== Instruction ==
Set down exactly the lines of the listing below that begin at the one containing "Estación de Atocha" and end at the last line, both included.

++++++++

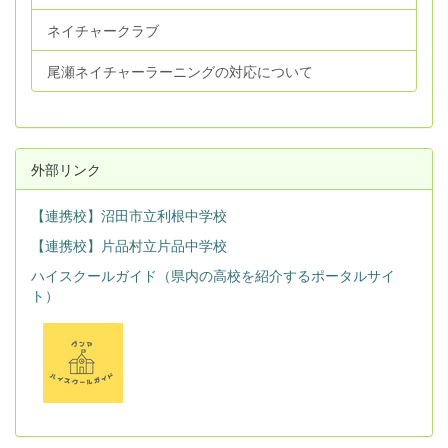
ネイチャークラブ
尾瀬ネイチャーラーニングの対応について
外部リンク
【連携校】沼田市立利根中学校
【連携校】片品村立片品中学校
ハイスクールガイド（県内の高校を紹介するポータルサイ
ト）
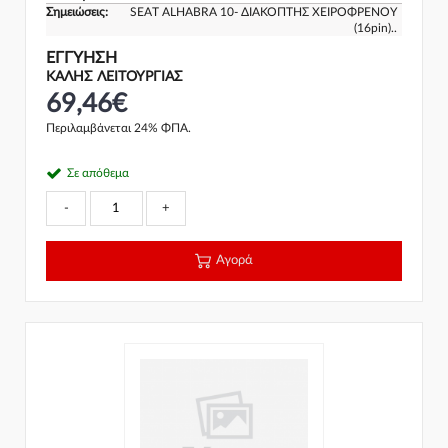
Σημειώσεις:
SEAT ALHABRA 10- ΔΙΑΚΟΠΤΗΣ ΧΕΙΡΟΦΡΕΝΟΥ
(16pin)..
ΕΓΓΎΗΣΗ
ΚΑΛΗΣ ΛΕΙΤΟΥΡΓΙΑΣ
69,46€
Περιλαμβάνεται 24% ΦΠΑ.
Σε απόθεμα
-
+
Αγορά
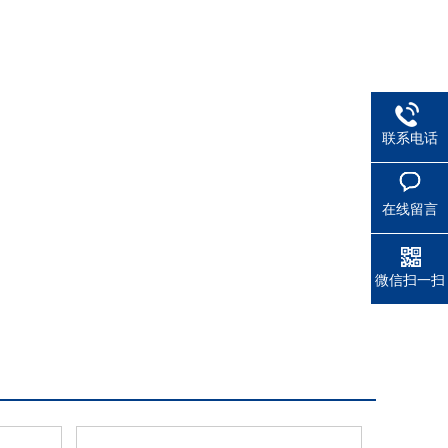
联系电话
在线留言
微信扫一扫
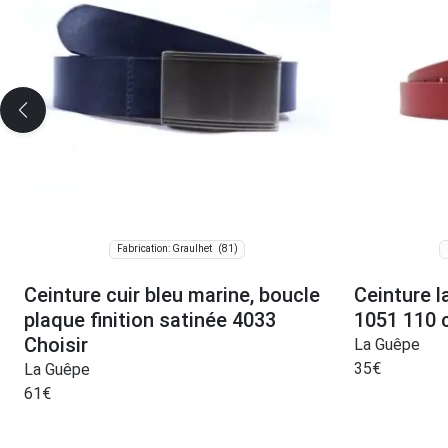
(81)
Fabrication: Graulhet
Ceinture cuir bleu marine, boucle
Ceinture l
plaque finition satinée 4033
1051 110
Choisir
La Guêpe
35
€
La Guêpe
61
€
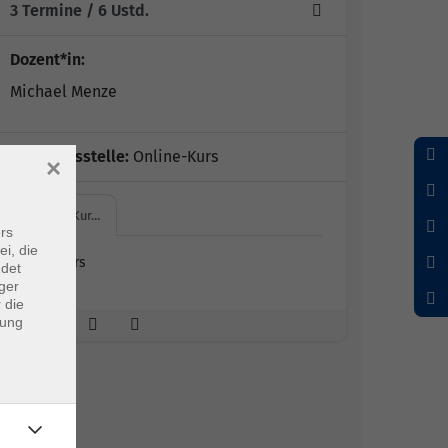
3 Termine
/ 6
Ustd.
Dozent*in:
Michael Menze
Geschäftsstelle:
Online-Kurs
×
Online-Kur…
rs
ei, die
Online-Kurs
ndet
ger
 die
dung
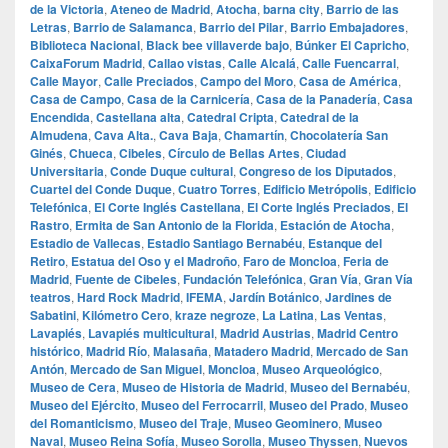
de la Victoria
,
Ateneo de Madrid
,
Atocha
,
barna city
,
Barrio de las
Letras
,
Barrio de Salamanca
,
Barrio del Pilar
,
Barrio Embajadores
,
Biblioteca Nacional
,
Black bee villaverde bajo
,
Búnker El Capricho
,
CaixaForum Madrid
,
Callao vistas
,
Calle Alcalá
,
Calle Fuencarral
,
Calle Mayor
,
Calle Preciados
,
Campo del Moro
,
Casa de América
,
Casa de Campo
,
Casa de la Carnicería
,
Casa de la Panadería
,
Casa
Encendida
,
Castellana alta
,
Catedral Cripta
,
Catedral de la
Almudena
,
Cava Alta.
,
Cava Baja
,
Chamartín
,
Chocolatería San
Ginés
,
Chueca
,
Cibeles
,
Círculo de Bellas Artes
,
Ciudad
Universitaria
,
Conde Duque cultural
,
Congreso de los Diputados
,
Cuartel del Conde Duque
,
Cuatro Torres
,
Edificio Metrópolis
,
Edificio
Telefónica
,
El Corte Inglés Castellana
,
El Corte Inglés Preciados
,
El
Rastro
,
Ermita de San Antonio de la Florida
,
Estación de Atocha
,
Estadio de Vallecas
,
Estadio Santiago Bernabéu
,
Estanque del
Retiro
,
Estatua del Oso y el Madroño
,
Faro de Moncloa
,
Feria de
Madrid
,
Fuente de Cibeles
,
Fundación Telefónica
,
Gran Vía
,
Gran Vía
teatros
,
Hard Rock Madrid
,
IFEMA
,
Jardín Botánico
,
Jardines de
Sabatini
,
Kilómetro Cero
,
kraze negroze
,
La Latina
,
Las Ventas
,
Lavapiés
,
Lavapiés multicultural
,
Madrid Austrias
,
Madrid Centro
histórico
,
Madrid Río
,
Malasaña
,
Matadero Madrid
,
Mercado de San
Antón
,
Mercado de San Miguel
,
Moncloa
,
Museo Arqueológico
,
Museo de Cera
,
Museo de Historia de Madrid
,
Museo del Bernabéu
,
Museo del Ejército
,
Museo del Ferrocarril
,
Museo del Prado
,
Museo
del Romanticismo
,
Museo del Traje
,
Museo Geominero
,
Museo
Naval
,
Museo Reina Sofía
,
Museo Sorolla
,
Museo Thyssen
,
Nuevos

++++++++

== Answer ==
Estación de Atocha
,
Estadio de Vallecas
,
Estadio Santiago Bernabéu
,
Estanque del
Retiro
,
Estatua del Oso y el Madroño
,
Faro de Moncloa
,
Feria de
Madrid
,
Fuente de Cibeles
,
Fundación Telefónica
,
Gran Vía
,
Gran Vía
teatros
,
Hard Rock Madrid
,
IFEMA
,
Jardín Botánico
,
Jardines de
Sabatini
,
Kilómetro Cero
,
kraze negroze
,
La Latina
,
Las Ventas
,
Lavapiés
,
Lavapiés multicultural
,
Madrid Austrias
,
Madrid Centro
histórico
,
Madrid Río
,
Malasaña
,
Matadero Madrid
,
Mercado de San
Antón
,
Mercado de San Miguel
,
Moncloa
,
Museo Arqueológico
,
Museo de Cera
,
Museo de Historia de Madrid
,
Museo del Bernabéu
,
Museo del Ejército
,
Museo del Ferrocarril
,
Museo del Prado
,
Museo
del Romanticismo
,
Museo del Traje
,
Museo Geominero
,
Museo
Naval
,
Museo Reina Sofía
,
Museo Sorolla
,
Museo Thyssen
,
Nuevos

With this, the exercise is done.